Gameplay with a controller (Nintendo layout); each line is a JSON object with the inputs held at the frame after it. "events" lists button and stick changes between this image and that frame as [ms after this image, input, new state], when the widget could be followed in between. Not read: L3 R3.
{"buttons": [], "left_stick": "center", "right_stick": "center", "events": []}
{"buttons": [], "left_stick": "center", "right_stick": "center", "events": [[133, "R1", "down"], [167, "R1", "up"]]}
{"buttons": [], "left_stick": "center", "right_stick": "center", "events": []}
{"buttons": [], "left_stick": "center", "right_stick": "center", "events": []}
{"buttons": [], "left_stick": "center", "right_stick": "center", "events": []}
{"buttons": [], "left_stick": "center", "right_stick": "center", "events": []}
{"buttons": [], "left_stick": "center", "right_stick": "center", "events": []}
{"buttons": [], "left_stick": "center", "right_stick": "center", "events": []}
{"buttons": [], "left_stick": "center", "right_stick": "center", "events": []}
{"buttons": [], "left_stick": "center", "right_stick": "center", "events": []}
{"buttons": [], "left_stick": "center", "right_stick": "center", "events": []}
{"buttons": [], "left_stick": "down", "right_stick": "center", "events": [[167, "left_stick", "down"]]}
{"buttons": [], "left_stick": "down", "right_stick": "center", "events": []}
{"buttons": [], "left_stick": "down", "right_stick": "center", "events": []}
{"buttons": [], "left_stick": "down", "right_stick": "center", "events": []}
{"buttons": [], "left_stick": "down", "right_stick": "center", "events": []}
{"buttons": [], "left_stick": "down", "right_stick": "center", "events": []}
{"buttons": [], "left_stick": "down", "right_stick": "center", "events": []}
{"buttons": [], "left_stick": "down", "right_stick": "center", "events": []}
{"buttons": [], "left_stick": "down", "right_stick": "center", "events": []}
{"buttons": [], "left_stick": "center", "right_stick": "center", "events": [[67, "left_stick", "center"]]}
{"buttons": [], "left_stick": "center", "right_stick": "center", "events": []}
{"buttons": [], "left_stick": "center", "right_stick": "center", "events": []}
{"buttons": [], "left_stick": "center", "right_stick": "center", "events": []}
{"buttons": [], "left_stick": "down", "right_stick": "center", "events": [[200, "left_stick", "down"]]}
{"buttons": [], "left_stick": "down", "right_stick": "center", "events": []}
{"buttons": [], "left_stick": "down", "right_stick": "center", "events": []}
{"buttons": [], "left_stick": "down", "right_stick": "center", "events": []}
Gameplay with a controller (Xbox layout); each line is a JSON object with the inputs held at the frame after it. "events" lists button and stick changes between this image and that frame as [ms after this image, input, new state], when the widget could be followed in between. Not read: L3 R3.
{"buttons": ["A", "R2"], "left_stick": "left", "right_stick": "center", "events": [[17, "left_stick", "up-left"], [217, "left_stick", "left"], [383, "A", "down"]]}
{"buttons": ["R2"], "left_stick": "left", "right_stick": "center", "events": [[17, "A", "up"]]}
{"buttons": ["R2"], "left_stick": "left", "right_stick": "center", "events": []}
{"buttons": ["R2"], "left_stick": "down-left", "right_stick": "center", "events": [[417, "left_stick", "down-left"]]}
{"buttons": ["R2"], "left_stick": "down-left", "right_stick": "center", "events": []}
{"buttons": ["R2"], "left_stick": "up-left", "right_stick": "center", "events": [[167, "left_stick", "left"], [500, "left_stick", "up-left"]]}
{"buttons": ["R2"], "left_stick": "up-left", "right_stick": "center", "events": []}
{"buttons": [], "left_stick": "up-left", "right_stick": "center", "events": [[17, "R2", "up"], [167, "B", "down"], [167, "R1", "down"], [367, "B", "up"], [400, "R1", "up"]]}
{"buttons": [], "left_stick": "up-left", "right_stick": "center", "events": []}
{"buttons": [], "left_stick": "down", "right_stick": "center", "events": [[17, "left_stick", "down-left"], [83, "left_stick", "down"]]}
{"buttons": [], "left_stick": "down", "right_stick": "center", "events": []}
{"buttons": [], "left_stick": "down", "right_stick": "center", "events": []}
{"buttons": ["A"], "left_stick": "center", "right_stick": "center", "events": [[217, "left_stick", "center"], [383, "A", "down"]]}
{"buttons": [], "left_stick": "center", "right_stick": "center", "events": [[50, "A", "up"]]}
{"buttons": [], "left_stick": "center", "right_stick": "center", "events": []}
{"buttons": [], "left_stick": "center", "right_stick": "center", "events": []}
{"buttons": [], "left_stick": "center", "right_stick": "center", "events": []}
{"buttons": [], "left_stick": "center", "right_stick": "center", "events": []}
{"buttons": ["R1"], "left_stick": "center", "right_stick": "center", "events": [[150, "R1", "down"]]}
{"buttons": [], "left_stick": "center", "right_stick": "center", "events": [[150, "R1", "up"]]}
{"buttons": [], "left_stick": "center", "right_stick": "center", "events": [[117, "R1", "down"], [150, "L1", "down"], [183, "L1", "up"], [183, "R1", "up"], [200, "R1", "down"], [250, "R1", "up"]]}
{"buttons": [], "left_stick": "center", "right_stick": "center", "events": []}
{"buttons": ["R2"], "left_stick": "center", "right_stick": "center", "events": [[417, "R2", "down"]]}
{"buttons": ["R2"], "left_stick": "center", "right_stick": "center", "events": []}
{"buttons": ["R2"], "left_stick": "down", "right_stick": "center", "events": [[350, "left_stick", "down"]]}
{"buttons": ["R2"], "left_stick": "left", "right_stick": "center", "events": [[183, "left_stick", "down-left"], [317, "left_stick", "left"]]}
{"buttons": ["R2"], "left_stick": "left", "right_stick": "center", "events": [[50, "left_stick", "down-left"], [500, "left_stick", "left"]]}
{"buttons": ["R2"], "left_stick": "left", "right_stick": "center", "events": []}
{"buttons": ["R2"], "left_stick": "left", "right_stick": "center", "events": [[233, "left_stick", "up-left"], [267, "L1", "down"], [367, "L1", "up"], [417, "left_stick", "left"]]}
:::
## EXERCISE DIRECTIONS
Copy the entire listing, keeping each line exactly as it is.

## RESULT
Gameplay with a controller (Nintendo layout); each line is a JSON object with the inputs held at the frame after it. "events" lists button and stick changes between this image and that frame as [ms after this image, input, new state], when the widget could be followed in between. Not read: L3 R3.
{"buttons": [], "left_stick": "center", "right_stick": "center", "events": []}
{"buttons": [], "left_stick": "center", "right_stick": "center", "events": [[133, "R1", "down"], [167, "R1", "up"]]}
{"buttons": [], "left_stick": "center", "right_stick": "center", "events": []}
{"buttons": [], "left_stick": "center", "right_stick": "center", "events": []}
{"buttons": [], "left_stick": "center", "right_stick": "center", "events": []}
{"buttons": [], "left_stick": "center", "right_stick": "center", "events": []}
{"buttons": [], "left_stick": "center", "right_stick": "center", "events": []}
{"buttons": [], "left_stick": "center", "right_stick": "center", "events": []}
{"buttons": [], "left_stick": "center", "right_stick": "center", "events": []}
{"buttons": [], "left_stick": "center", "right_stick": "center", "events": []}
{"buttons": [], "left_stick": "center", "right_stick": "center", "events": []}
{"buttons": [], "left_stick": "down", "right_stick": "center", "events": [[167, "left_stick", "down"]]}
{"buttons": [], "left_stick": "down", "right_stick": "center", "events": []}
{"buttons": [], "left_stick": "down", "right_stick": "center", "events": []}
{"buttons": [], "left_stick": "down", "right_stick": "center", "events": []}
{"buttons": [], "left_stick": "down", "right_stick": "center", "events": []}
{"buttons": [], "left_stick": "down", "right_stick": "center", "events": []}
{"buttons": [], "left_stick": "down", "right_stick": "center", "events": []}
{"buttons": [], "left_stick": "down", "right_stick": "center", "events": []}
{"buttons": [], "left_stick": "down", "right_stick": "center", "events": []}
{"buttons": [], "left_stick": "center", "right_stick": "center", "events": [[67, "left_stick", "center"]]}
{"buttons": [], "left_stick": "center", "right_stick": "center", "events": []}
{"buttons": [], "left_stick": "center", "right_stick": "center", "events": []}
{"buttons": [], "left_stick": "center", "right_stick": "center", "events": []}
{"buttons": [], "left_stick": "down", "right_stick": "center", "events": [[200, "left_stick", "down"]]}
{"buttons": [], "left_stick": "down", "right_stick": "center", "events": []}
{"buttons": [], "left_stick": "down", "right_stick": "center", "events": []}
{"buttons": [], "left_stick": "down", "right_stick": "center", "events": []}
Gameplay with a controller (Xbox layout); each line is a JSON object with the inputs held at the frame after it. "events" lists button and stick changes between this image and that frame as [ms after this image, input, new state], when the widget could be followed in between. Not read: L3 R3.
{"buttons": ["A", "R2"], "left_stick": "left", "right_stick": "center", "events": [[17, "left_stick", "up-left"], [217, "left_stick", "left"], [383, "A", "down"]]}
{"buttons": ["R2"], "left_stick": "left", "right_stick": "center", "events": [[17, "A", "up"]]}
{"buttons": ["R2"], "left_stick": "left", "right_stick": "center", "events": []}
{"buttons": ["R2"], "left_stick": "down-left", "right_stick": "center", "events": [[417, "left_stick", "down-left"]]}
{"buttons": ["R2"], "left_stick": "down-left", "right_stick": "center", "events": []}
{"buttons": ["R2"], "left_stick": "up-left", "right_stick": "center", "events": [[167, "left_stick", "left"], [500, "left_stick", "up-left"]]}
{"buttons": ["R2"], "left_stick": "up-left", "right_stick": "center", "events": []}
{"buttons": [], "left_stick": "up-left", "right_stick": "center", "events": [[17, "R2", "up"], [167, "B", "down"], [167, "R1", "down"], [367, "B", "up"], [400, "R1", "up"]]}
{"buttons": [], "left_stick": "up-left", "right_stick": "center", "events": []}
{"buttons": [], "left_stick": "down", "right_stick": "center", "events": [[17, "left_stick", "down-left"], [83, "left_stick", "down"]]}
{"buttons": [], "left_stick": "down", "right_stick": "center", "events": []}
{"buttons": [], "left_stick": "down", "right_stick": "center", "events": []}
{"buttons": ["A"], "left_stick": "center", "right_stick": "center", "events": [[217, "left_stick", "center"], [383, "A", "down"]]}
{"buttons": [], "left_stick": "center", "right_stick": "center", "events": [[50, "A", "up"]]}
{"buttons": [], "left_stick": "center", "right_stick": "center", "events": []}
{"buttons": [], "left_stick": "center", "right_stick": "center", "events": []}
{"buttons": [], "left_stick": "center", "right_stick": "center", "events": []}
{"buttons": [], "left_stick": "center", "right_stick": "center", "events": []}
{"buttons": ["R1"], "left_stick": "center", "right_stick": "center", "events": [[150, "R1", "down"]]}
{"buttons": [], "left_stick": "center", "right_stick": "center", "events": [[150, "R1", "up"]]}
{"buttons": [], "left_stick": "center", "right_stick": "center", "events": [[117, "R1", "down"], [150, "L1", "down"], [183, "L1", "up"], [183, "R1", "up"], [200, "R1", "down"], [250, "R1", "up"]]}
{"buttons": [], "left_stick": "center", "right_stick": "center", "events": []}
{"buttons": ["R2"], "left_stick": "center", "right_stick": "center", "events": [[417, "R2", "down"]]}
{"buttons": ["R2"], "left_stick": "center", "right_stick": "center", "events": []}
{"buttons": ["R2"], "left_stick": "down", "right_stick": "center", "events": [[350, "left_stick", "down"]]}
{"buttons": ["R2"], "left_stick": "left", "right_stick": "center", "events": [[183, "left_stick", "down-left"], [317, "left_stick", "left"]]}
{"buttons": ["R2"], "left_stick": "left", "right_stick": "center", "events": [[50, "left_stick", "down-left"], [500, "left_stick", "left"]]}
{"buttons": ["R2"], "left_stick": "left", "right_stick": "center", "events": []}
{"buttons": ["R2"], "left_stick": "left", "right_stick": "center", "events": [[233, "left_stick", "up-left"], [267, "L1", "down"], [367, "L1", "up"], [417, "left_stick", "left"]]}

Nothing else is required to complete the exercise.